Deferimento Parma, gialloblu indagati per illecito sportivo:”Sconcerto e sgomento”

Pubblicato il autore: Antonio Guarini Segui

Deferimento Parma, la reazione del club emiliano. Non si è fatta attendere la replica del club emiliano alle accuse della Procura Federale:”Il club emiliano continua a ritenere che “testo e tenore dei messaggi in questione non possano integrare una fattispecie così grave” confidando “che chi dovrà giudicare lo farà nel rispetto delle norme, della giustizia e del buon senso. Proprio per questo motivo il Parma chiede espressamente che come sono stati resi pubblici molti dettagli delle indagini, possano essere resi pubblici dalla Giustizia Sportiva, da subito o al termine del procedimento, anche i testi dei messaggi in questione, affinché tutti gli sportivi italiani possano avere contezza del tenore degli stessi”. Questa una parte di un lungo comunicato stampa emesso dopo le notizie di stamani. 
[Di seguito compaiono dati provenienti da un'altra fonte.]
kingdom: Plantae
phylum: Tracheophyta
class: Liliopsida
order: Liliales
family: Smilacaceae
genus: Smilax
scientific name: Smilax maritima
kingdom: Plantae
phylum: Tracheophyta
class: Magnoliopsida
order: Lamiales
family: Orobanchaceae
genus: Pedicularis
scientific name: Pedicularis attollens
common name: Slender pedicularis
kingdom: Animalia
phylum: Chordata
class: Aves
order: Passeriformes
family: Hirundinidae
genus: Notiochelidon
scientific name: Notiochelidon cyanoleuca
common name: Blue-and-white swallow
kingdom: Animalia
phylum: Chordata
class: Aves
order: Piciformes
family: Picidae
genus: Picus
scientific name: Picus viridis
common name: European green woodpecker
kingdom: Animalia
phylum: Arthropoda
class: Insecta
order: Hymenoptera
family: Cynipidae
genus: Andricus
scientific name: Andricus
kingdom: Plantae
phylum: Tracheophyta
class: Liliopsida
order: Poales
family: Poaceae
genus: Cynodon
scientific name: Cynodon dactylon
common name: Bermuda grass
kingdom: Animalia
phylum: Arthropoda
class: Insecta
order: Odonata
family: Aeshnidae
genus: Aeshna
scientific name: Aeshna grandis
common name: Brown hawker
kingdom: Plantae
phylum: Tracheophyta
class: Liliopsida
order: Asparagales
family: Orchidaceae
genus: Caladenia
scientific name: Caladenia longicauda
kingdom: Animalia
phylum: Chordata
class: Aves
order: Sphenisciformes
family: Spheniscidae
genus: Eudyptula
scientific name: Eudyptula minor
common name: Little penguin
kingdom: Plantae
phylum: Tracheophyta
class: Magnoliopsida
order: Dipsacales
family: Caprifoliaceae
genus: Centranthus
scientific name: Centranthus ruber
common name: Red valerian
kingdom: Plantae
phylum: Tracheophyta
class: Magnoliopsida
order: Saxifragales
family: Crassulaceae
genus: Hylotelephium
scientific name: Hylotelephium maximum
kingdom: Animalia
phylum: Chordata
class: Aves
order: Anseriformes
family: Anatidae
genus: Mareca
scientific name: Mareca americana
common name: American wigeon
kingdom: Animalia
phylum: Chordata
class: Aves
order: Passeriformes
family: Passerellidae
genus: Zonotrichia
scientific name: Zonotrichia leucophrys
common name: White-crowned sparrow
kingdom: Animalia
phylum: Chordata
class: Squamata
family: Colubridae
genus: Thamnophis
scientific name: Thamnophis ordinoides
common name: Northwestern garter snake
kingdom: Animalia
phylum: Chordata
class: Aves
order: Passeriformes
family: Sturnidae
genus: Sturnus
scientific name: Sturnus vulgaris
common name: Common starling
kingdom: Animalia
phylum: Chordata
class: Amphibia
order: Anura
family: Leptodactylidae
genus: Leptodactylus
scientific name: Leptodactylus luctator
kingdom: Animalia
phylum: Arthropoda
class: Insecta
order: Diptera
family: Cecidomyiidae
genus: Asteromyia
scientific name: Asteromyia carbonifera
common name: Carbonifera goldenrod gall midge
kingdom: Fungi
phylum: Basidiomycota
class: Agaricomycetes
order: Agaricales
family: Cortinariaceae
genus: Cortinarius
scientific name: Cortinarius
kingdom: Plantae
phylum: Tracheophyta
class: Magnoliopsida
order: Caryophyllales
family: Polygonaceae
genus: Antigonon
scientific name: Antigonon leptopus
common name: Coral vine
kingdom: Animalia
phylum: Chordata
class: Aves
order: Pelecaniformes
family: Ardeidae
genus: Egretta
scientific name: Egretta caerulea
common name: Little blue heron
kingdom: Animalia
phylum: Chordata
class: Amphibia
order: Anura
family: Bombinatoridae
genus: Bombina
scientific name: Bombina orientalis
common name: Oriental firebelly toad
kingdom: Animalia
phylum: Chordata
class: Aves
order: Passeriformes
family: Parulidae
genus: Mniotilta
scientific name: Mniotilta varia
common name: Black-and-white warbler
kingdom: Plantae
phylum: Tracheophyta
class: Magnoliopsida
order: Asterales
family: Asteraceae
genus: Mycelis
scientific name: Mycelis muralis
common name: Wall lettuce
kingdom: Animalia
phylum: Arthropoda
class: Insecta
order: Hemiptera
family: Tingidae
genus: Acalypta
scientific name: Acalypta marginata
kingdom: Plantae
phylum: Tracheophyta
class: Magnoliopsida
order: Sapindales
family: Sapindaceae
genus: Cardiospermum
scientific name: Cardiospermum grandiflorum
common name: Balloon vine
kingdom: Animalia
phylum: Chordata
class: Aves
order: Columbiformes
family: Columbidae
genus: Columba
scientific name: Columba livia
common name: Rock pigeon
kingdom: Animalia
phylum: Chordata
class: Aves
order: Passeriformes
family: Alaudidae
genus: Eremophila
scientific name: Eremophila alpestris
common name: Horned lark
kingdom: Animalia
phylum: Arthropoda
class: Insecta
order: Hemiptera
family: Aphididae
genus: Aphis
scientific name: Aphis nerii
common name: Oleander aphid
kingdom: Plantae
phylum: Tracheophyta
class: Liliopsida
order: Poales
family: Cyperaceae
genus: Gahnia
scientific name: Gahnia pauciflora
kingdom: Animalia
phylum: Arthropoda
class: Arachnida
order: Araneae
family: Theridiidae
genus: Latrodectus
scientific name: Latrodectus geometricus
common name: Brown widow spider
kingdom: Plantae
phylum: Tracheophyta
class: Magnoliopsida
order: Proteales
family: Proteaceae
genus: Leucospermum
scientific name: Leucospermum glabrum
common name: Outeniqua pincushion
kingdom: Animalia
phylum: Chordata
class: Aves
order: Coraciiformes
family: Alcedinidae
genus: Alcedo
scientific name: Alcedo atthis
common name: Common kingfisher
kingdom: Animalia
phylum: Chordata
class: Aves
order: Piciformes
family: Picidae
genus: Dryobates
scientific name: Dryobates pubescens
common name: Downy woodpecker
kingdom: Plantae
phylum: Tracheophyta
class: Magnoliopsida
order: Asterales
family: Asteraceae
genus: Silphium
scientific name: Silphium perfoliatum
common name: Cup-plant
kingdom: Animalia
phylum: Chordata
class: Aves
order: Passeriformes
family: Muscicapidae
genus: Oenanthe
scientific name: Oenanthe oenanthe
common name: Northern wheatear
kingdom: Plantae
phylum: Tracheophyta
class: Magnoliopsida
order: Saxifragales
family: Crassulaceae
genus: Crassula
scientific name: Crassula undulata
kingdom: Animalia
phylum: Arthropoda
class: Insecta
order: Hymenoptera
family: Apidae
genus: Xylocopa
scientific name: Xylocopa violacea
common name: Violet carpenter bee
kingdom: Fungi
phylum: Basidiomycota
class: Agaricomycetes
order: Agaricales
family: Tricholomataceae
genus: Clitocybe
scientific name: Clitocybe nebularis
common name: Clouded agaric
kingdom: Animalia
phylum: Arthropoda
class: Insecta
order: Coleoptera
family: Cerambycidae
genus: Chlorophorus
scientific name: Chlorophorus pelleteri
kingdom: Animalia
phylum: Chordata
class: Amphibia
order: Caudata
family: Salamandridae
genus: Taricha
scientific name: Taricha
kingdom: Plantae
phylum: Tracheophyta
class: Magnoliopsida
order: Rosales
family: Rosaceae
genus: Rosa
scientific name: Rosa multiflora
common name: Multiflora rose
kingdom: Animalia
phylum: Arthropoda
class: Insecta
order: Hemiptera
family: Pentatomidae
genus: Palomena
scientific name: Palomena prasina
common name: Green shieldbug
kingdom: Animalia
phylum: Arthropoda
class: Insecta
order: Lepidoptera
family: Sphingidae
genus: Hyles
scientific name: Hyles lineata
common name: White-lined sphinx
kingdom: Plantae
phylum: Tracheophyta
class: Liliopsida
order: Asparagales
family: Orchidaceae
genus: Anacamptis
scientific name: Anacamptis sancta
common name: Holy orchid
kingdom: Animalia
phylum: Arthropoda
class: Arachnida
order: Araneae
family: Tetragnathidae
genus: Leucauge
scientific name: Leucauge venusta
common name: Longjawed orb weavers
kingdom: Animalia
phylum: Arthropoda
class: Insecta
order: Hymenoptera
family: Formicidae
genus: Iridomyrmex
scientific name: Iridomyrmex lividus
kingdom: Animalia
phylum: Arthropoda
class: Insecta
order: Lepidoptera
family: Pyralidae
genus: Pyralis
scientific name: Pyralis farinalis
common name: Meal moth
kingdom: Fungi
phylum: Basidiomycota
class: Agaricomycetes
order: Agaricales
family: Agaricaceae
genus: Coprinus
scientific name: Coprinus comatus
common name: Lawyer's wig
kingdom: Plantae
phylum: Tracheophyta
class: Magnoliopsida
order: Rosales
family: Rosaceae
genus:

Deferimento Parma, Serie A a rischio? Non è ancora il tempo di festeggiare a pieno. Spezia-Parma è ufficialmente una partita sotto inchiesta. Sul campo hanno vinto gli emiliani per 2-0, il contemporaneo pareggio del Frosinone con il Foggia consegnò la promozione diretta agli uomini di Roberto D’Aversa. Il Parma è stato deferito per responsabilità oggettiva insieme ai propri tesserati Emanuele Calaiò e Fabio Ceravolo accusati di tentato illecito sportivo in merito alla partita Spezia-Parma, ultima giornata del campionato di Serie B 2017/2018. Questa mattina la Procura Federale ha consegnato l’avviso di conclusione delle indagini agli interessati: entro una decina di giorni, il club emiliano e i suoi due tesserati andranno a processo presso il Tribunale Federale (il primo grado della giustizia sportiva).

Deferimento Parma, cosa rischiano i gialloblu? La Procura ha quindi sciolto le riserve, incriminando i due tesserati per tentato illecito sportivo che mette a rischio la promozione in Serie A degli emiliani: ora se il tentativo di illecito sarà accertato, il Parma rischia una penalizzazione in termini di punti che dovrà essere scontata nel campionato di Serie B appena concluso. La classifica potrebbe essere pesantemente modificata e quindi mettere a rischio la promozione dei ducali. A condannare il Parma potrebbe essere l’articolo 7 del codice di giustizia sportiva della FIGC. Il suddetto  articolo non fa differenze tra illecito consumato o solo tentato:”Il compimento, con qualsiasi mezzo, di atti diretti ad alterare lo svolgimento o il risultato di una gara o di una competizione ovvero ad assicurare a chiunque un vantaggio in classifica costituisce illecito sportivo”. La Serie A non è ancora realtà per il Parma. 

Deferimento Parma, i fatti in discussione

Deferimento Parma, gli sms mettono in pericolo la promozione. La Procura Federale, guidata da Giuseppe Pecoraro, ha messo sotto inchiesta Spezia-Parma. Più in particolare alcuni sms tra i giocatori delle due squadre. I protagonisti di questi messaggi Whatsapp sono per i gialloblu Ceravolo e Calaò, per i liguri De Col e Masi.Non ci spaccare le gambe”, questo il testo inviato dai giocatori del Parma a quelli dello Spezia. I calciatori liguri non hanno risposto e hanno informato subito la Procura Federale sull’accaduto. Secondo l’accusa ci sarebbe stato un tentativo di Ceravolo e Calaiò di “ammorbidire” la partita con lo Spezia. Anche perché i liguri non avevano necessità di punti per la loro classifica. Ora comincia il procedimento sportivo a carico del Parma e dei suoi calciatori.

Deferimento Parma, continuano le sofferenze gialloblu. A tre anni dal fallimento sembrava essersi chiuso un cerchio. La scalata dalla D alla A in tre stagioni, impresa mai riuscita a nessuno nel calcio italiano. Ma per il Parma non è ancora il momento di sognare. C’è da fare i conti con la giustizia sportiva e con i famigerati messaggi inviati da Ceravolo e Calaiò a De Col e Masi. Un caso che ricorda quello del Genoa della stagione 2004/2005. Promossi sul campo, ma poi retrocessi per l’illecito sportivo con il Venezia. I grifoni ripartirono dalla serie C. Il Parma e i suoi tifosi si augurano un finale diverso. Molto diverso.